* START Data to process *

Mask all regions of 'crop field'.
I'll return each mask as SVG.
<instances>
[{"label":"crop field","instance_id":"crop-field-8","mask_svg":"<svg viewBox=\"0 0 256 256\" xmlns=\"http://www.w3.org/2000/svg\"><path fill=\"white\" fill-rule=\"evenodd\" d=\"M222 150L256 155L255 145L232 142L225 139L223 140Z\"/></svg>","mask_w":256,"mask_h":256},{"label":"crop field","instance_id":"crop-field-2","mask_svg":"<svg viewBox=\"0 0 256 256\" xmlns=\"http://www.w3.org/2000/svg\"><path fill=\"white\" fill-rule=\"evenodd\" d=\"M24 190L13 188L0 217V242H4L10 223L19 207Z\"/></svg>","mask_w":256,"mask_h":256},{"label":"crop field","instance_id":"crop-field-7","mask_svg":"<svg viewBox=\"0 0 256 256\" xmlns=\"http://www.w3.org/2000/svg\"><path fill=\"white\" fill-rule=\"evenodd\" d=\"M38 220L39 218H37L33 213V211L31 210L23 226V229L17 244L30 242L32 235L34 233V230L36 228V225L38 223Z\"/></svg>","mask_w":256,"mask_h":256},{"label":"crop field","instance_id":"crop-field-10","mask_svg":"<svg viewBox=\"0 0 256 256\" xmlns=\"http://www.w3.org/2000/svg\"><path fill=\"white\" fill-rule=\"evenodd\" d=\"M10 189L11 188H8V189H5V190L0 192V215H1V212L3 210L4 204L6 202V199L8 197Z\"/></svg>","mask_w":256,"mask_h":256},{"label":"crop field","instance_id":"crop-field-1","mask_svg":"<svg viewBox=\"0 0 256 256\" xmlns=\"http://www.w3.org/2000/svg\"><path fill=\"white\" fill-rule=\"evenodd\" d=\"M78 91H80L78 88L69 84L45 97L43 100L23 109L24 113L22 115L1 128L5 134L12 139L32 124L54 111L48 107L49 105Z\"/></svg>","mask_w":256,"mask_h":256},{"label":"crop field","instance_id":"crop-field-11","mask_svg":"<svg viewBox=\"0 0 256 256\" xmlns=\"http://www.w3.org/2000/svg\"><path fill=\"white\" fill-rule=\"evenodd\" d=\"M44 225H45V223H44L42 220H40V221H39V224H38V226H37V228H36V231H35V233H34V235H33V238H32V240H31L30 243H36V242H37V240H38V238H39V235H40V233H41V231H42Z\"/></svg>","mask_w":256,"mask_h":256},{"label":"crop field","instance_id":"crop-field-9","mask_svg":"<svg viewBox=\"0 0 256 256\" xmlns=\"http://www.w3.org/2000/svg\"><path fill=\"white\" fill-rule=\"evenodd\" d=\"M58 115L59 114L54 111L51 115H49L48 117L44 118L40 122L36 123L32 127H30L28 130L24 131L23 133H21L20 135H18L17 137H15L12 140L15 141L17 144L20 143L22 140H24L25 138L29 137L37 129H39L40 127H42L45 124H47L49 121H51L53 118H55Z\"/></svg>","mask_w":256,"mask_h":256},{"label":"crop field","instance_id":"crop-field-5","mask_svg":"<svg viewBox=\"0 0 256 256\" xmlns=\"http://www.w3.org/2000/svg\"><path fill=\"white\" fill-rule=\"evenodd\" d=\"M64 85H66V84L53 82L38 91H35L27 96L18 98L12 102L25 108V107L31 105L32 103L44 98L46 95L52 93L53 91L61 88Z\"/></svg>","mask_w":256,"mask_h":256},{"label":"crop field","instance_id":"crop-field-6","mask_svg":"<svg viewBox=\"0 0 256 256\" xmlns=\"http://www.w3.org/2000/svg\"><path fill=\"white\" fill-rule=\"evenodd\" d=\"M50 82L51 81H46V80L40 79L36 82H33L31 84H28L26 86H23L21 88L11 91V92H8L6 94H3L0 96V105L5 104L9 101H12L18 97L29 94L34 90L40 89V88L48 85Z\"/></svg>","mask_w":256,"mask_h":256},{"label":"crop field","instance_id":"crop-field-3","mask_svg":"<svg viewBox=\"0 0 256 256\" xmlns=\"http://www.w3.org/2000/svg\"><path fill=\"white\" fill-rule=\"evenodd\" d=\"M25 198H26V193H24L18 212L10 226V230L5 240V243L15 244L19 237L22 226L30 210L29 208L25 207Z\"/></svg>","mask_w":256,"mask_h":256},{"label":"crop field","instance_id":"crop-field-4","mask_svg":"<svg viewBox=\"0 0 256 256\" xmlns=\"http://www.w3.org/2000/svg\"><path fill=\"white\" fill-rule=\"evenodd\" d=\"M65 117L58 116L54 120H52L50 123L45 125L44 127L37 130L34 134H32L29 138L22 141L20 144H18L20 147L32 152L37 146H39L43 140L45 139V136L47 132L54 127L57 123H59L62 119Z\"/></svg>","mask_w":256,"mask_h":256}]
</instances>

* END Data to process *

__Problem to work on__: Reproduce the data above line for line, with no changes.

__Solution below__:
Mask all regions of 'crop field'.
I'll return each mask as SVG.
<instances>
[{"label":"crop field","instance_id":"crop-field-8","mask_svg":"<svg viewBox=\"0 0 256 256\" xmlns=\"http://www.w3.org/2000/svg\"><path fill=\"white\" fill-rule=\"evenodd\" d=\"M222 150L256 155L255 145L232 142L225 139L223 140Z\"/></svg>","mask_w":256,"mask_h":256},{"label":"crop field","instance_id":"crop-field-2","mask_svg":"<svg viewBox=\"0 0 256 256\" xmlns=\"http://www.w3.org/2000/svg\"><path fill=\"white\" fill-rule=\"evenodd\" d=\"M24 190L13 188L0 217V242H4L10 223L19 207Z\"/></svg>","mask_w":256,"mask_h":256},{"label":"crop field","instance_id":"crop-field-7","mask_svg":"<svg viewBox=\"0 0 256 256\" xmlns=\"http://www.w3.org/2000/svg\"><path fill=\"white\" fill-rule=\"evenodd\" d=\"M38 220L39 218H37L33 213V211L31 210L23 226V229L17 244L30 242L32 235L34 233V230L36 228V225L38 223Z\"/></svg>","mask_w":256,"mask_h":256},{"label":"crop field","instance_id":"crop-field-10","mask_svg":"<svg viewBox=\"0 0 256 256\" xmlns=\"http://www.w3.org/2000/svg\"><path fill=\"white\" fill-rule=\"evenodd\" d=\"M10 189L11 188H8V189H5V190L0 192V215H1V212L3 210L4 204L6 202V199L8 197Z\"/></svg>","mask_w":256,"mask_h":256},{"label":"crop field","instance_id":"crop-field-1","mask_svg":"<svg viewBox=\"0 0 256 256\" xmlns=\"http://www.w3.org/2000/svg\"><path fill=\"white\" fill-rule=\"evenodd\" d=\"M78 91H80L78 88L69 84L45 97L43 100L23 109L24 113L22 115L1 128L5 134L12 139L32 124L54 111L48 107L49 105Z\"/></svg>","mask_w":256,"mask_h":256},{"label":"crop field","instance_id":"crop-field-11","mask_svg":"<svg viewBox=\"0 0 256 256\" xmlns=\"http://www.w3.org/2000/svg\"><path fill=\"white\" fill-rule=\"evenodd\" d=\"M44 225H45V223H44L42 220H40V221H39V224H38V226H37V228H36V231H35V233H34V235H33V238H32V240H31L30 243H36V242H37V240H38V238H39V235H40V233H41V231H42Z\"/></svg>","mask_w":256,"mask_h":256},{"label":"crop field","instance_id":"crop-field-9","mask_svg":"<svg viewBox=\"0 0 256 256\" xmlns=\"http://www.w3.org/2000/svg\"><path fill=\"white\" fill-rule=\"evenodd\" d=\"M58 115L59 114L54 111L51 115H49L48 117L44 118L40 122L36 123L32 127H30L28 130L24 131L23 133H21L20 135H18L17 137H15L12 140L15 141L17 144L20 143L22 140H24L25 138L29 137L37 129H39L40 127H42L45 124H47L49 121H51L53 118H55Z\"/></svg>","mask_w":256,"mask_h":256},{"label":"crop field","instance_id":"crop-field-5","mask_svg":"<svg viewBox=\"0 0 256 256\" xmlns=\"http://www.w3.org/2000/svg\"><path fill=\"white\" fill-rule=\"evenodd\" d=\"M64 85H66V84L53 82L38 91H35L27 96L18 98L12 102L25 108V107L31 105L32 103L44 98L46 95L52 93L53 91L61 88Z\"/></svg>","mask_w":256,"mask_h":256},{"label":"crop field","instance_id":"crop-field-6","mask_svg":"<svg viewBox=\"0 0 256 256\" xmlns=\"http://www.w3.org/2000/svg\"><path fill=\"white\" fill-rule=\"evenodd\" d=\"M50 82L51 81H46V80L40 79L36 82H33L31 84H28L26 86H23L21 88L11 91V92H8L6 94H3L0 96V105L5 104L9 101H12L18 97L29 94L34 90L40 89V88L48 85Z\"/></svg>","mask_w":256,"mask_h":256},{"label":"crop field","instance_id":"crop-field-3","mask_svg":"<svg viewBox=\"0 0 256 256\" xmlns=\"http://www.w3.org/2000/svg\"><path fill=\"white\" fill-rule=\"evenodd\" d=\"M25 198H26V193H24L18 212L10 226V230L5 240V243L15 244L19 237L22 226L30 210L29 208L25 207Z\"/></svg>","mask_w":256,"mask_h":256},{"label":"crop field","instance_id":"crop-field-4","mask_svg":"<svg viewBox=\"0 0 256 256\" xmlns=\"http://www.w3.org/2000/svg\"><path fill=\"white\" fill-rule=\"evenodd\" d=\"M65 117L58 116L54 120H52L50 123L45 125L44 127L37 130L34 134H32L29 138L22 141L20 144H18L20 147L32 152L37 146H39L43 140L45 139V136L47 132L54 127L57 123H59L62 119Z\"/></svg>","mask_w":256,"mask_h":256}]
</instances>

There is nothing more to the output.